Text extracted at the page level
____

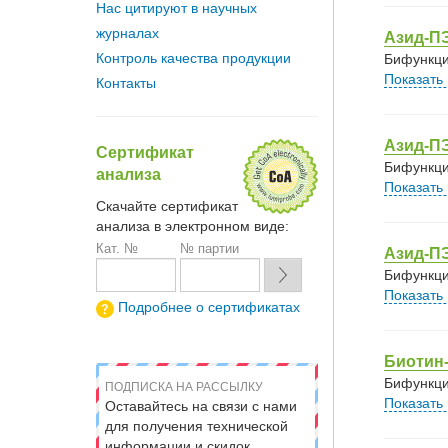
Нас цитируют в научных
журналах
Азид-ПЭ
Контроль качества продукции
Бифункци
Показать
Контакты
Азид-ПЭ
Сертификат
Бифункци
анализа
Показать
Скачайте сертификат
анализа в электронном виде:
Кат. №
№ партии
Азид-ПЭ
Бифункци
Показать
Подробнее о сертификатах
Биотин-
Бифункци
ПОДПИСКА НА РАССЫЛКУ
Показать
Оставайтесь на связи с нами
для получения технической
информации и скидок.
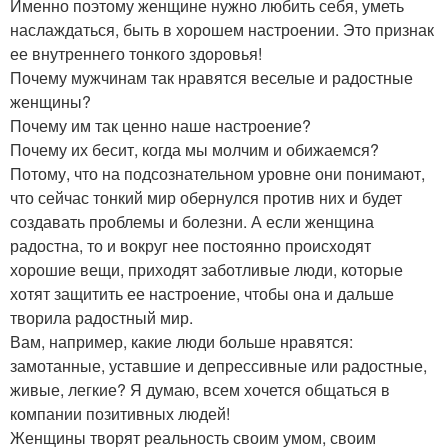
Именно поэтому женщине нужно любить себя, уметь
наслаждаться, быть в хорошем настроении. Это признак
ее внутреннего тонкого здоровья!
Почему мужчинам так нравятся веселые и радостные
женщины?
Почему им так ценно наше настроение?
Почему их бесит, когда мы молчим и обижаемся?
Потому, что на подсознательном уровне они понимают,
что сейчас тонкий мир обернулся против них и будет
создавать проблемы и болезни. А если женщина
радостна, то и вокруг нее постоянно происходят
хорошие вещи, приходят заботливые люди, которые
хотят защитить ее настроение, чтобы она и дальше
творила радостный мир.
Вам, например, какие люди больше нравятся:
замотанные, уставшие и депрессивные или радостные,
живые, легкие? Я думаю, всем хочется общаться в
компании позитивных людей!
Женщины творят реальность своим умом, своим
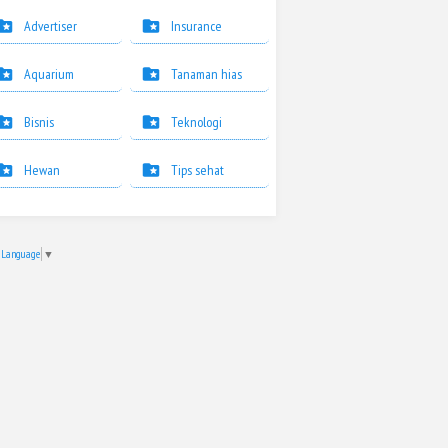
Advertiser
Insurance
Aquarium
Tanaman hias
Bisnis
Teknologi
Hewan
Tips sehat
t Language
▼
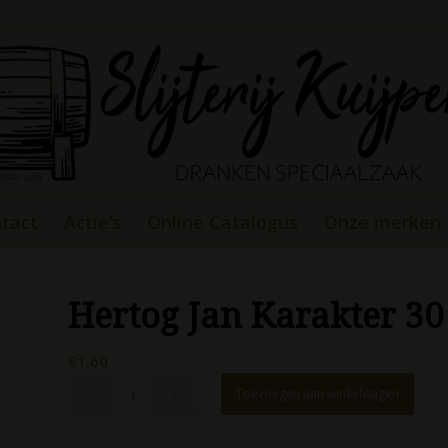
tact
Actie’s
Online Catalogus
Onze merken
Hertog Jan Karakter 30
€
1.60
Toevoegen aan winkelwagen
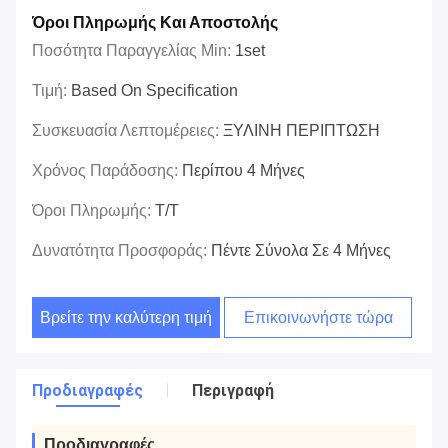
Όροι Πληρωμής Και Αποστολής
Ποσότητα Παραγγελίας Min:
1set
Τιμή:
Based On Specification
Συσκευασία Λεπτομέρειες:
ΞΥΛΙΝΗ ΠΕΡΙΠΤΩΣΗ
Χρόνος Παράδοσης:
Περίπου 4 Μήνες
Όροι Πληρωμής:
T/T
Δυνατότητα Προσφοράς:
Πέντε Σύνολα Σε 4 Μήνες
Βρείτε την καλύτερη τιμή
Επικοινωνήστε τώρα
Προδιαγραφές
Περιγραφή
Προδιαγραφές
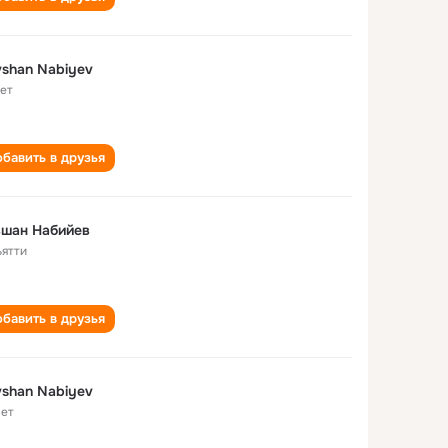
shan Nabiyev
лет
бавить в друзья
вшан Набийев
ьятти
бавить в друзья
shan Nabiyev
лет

____

Problem description: Please find every line in the records that contains the word "Почему", matching case exactly, and copy each of those lines.

Output below:
Почему мужчинам так нравятся веселые и радостные
Почему им так ценно наше настроение?
Почему их бесит, когда мы молчим и обижаемся?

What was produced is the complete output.